Poor countries today, like Haiti, or people unbanked in the United States, must expend time, energy, and money in an effort to safeguard their cash from thieves, loss, or destruction. Neither eliminating banks nor eliminating cash is the answer.

Although in this book I heap large amounts of criticism on the IRS, it is not a personal attack on individual employees at the IRS. As a CPA, I deal with certain divisions of the IRS on a weekly basis.

The IRS has many employees that are fine people and do their best to help, though their hands are tied by the system that has been put in place by politicians and perpetuated by career bureaucrats.

Unfortunately, like any large organization, the IRS has its share of sociopathic personalities. All systems eventually benefit from criticisms, so if you are a government employee, don't take it personally.

Continue to do what you can from the inside to help people when you can, and blow the whistle when necessary against abuses of power.

As a final note, when I first set out to write this book, I did not fully realize how quickly the war on cash was escalating. Almost every day I find new developments and headlines on the news sources I follow.

My hope is that the evidence I present will be persuasive, and that the consequences of abolishing cash will be seen for what they are: unacceptable.

David McRee, Author



T here's something magical about the sight of cash and coin. It attracts the eye immediately. Even the sight of one shiny dime on the sidewalk will cause most people to immediately stoop to pick it up.

But as much as we love cash, most of us don't have a clue about what it represents and why it exists, and we often confuse the concept of money with cash. They are not always the same thing.

Governments hate cash. Let me qualify that statement: Governments hate cash when it's in your hands. Government officials love cash when it’s in their hands. And so they are adding yet another war to their endless string of wars: a war on cash. Your cash.

Governments are in the counterfeiting business on a scale not even dreamed of by the common criminal or by the mafia. But even that isn't enough. They want your cash. All of it.

Because it's hard to control and monitor money when it is in the form of cash in your pocket. They are busy passing laws to make it hard for you to have cash and to use cash.

Making regular cash deposits can turn you into a criminal suspect and result in your bank account being confiscated by the government. Making regular cash withdrawals from your bank account can have the same result. Carrying large amounts of cash on your person can lead to your cash being seized without you even being charged with a crime.

Even carrying as little as $2,400 cash in your car while you're on vacation can result in seizure by law enforcement as you'll see shortly. And buying a car with cash of more than $10,000 from a car dealer will result in your identity being checked against a list of known terrorists and the transaction will be reported to the government.

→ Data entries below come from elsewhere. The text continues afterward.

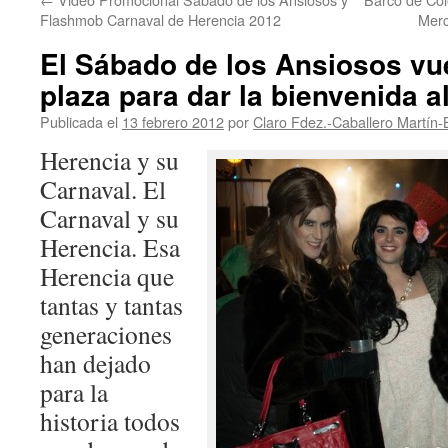
Flashmob Carnaval de Herencia 2012
Merc
El Sábado de los Ansiosos vue
plaza para dar la bienvenida a
Publicada el
13 febrero 2012
por
Claro Fdez.-Caballero Martín-
Herencia y su
Carnaval. El
Carnaval y su
Herencia. Esa
Herencia que
tantas y tantas
generaciones
han dejado
para la
historia todos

The government does everything it can to track every dollar you earn and spend. It requires banks to report certain cash deposits and transactions. It requires certain businesses that pay you for services to report those payments to the IRS on Form 1099 — forced snitching, if you will.

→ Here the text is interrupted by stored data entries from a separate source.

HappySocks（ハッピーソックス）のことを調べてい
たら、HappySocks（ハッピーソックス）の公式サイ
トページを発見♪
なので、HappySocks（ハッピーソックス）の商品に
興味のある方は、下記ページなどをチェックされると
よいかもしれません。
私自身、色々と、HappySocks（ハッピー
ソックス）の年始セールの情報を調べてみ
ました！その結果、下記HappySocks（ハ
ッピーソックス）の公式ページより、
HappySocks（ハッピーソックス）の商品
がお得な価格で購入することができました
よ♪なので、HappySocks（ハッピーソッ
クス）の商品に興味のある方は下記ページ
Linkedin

If the government can eliminate cash from the system, it can control everything you do. Ever heard of Operation Chokepoint? This is where the government decides that it doesn't like you or your legitimate business and forces your bank to close your accounts.

If your business depends on customers who pay with checks, debit cards, or credit cards, you my friend are out of business when you don't have access to a bank account and payment processors.

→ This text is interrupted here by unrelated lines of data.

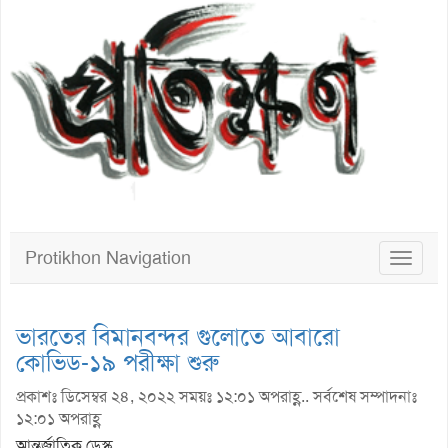
Protikhon Navigation
Toggle
navigat
ভারতের বিমানবন্দর গুলোতে আবারো
কোভিড-১৯ পরীক্ষা শুরু
প্রকাশঃ ডিসেম্বর ২৪, ২০২২ সময়ঃ ১২:০১ অপরাহ্ণ.. সর্বশেষ সম্পাদনাঃ
১২:০১ অপরাহ্ণ
আন্তর্জাতিক ডেস্ক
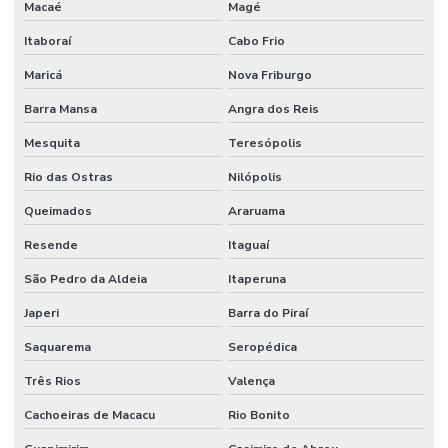
Macaé
Magé
Projeto de alarme de incêndio
Itaboraí
Cabo Frio
Projeto para aprovação corpo de bombeiros
Maricá
Nova Friburgo
Projeto de combate a incêndio
Barra Mansa
Angra dos Reis
Projeto de combate a incêndio valor
Mesquita
Teresópolis
Projeto corpo de bombeiros
Rio das Ostras
Nilópolis
Queimados
Araruama
Projeto de detecção e alarme de incêndio
Resende
Itaguaí
Projeto de hidrante
São Pedro da Aldeia
Itaperuna
Projeto contra incêndio
Japeri
Barra do Piraí
Projeto de incêndio e pânico
Saquarema
Seropédica
Projeto de infraestrutura industrial
Três Rios
Valença
Projeto de montagem de estrutura metalica
Cachoeiras de Macacu
Rio Bonito
Projeto de prevenção e combate a incêndio e pânico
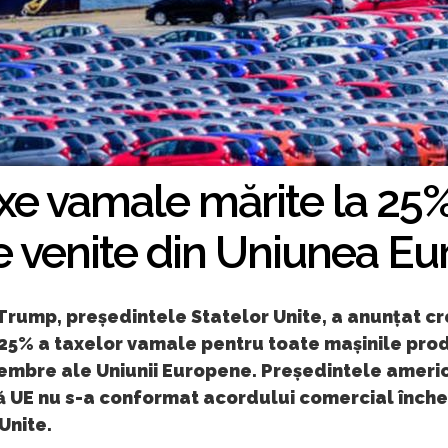
xe vamale mărite la 25
e venite din Uniunea E
Trump, președintele Statelor Unite, a anunțat c
 25% a taxelor vamale pentru toate mașinile prod
membre ale Uniunii Europene. Președintele ameri
ă UE nu s-a conformat acordului comercial înche
Unite.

The whole time it's making war on your hard-earned cash, it is deliberately, knowingly, and brazenly devaluing your money every day by creating inflation.

Do you know what inflation is? Inflation is when those greedy capitalists keep raising prices so they can keep growing their overstuffed bank accounts, right? Wrong.

If you already know what inflation really is, you are among an elite few. Everyone needs to understand that inflation doesn't just "happen." It is created by the government. More about that later. Let's get on with it.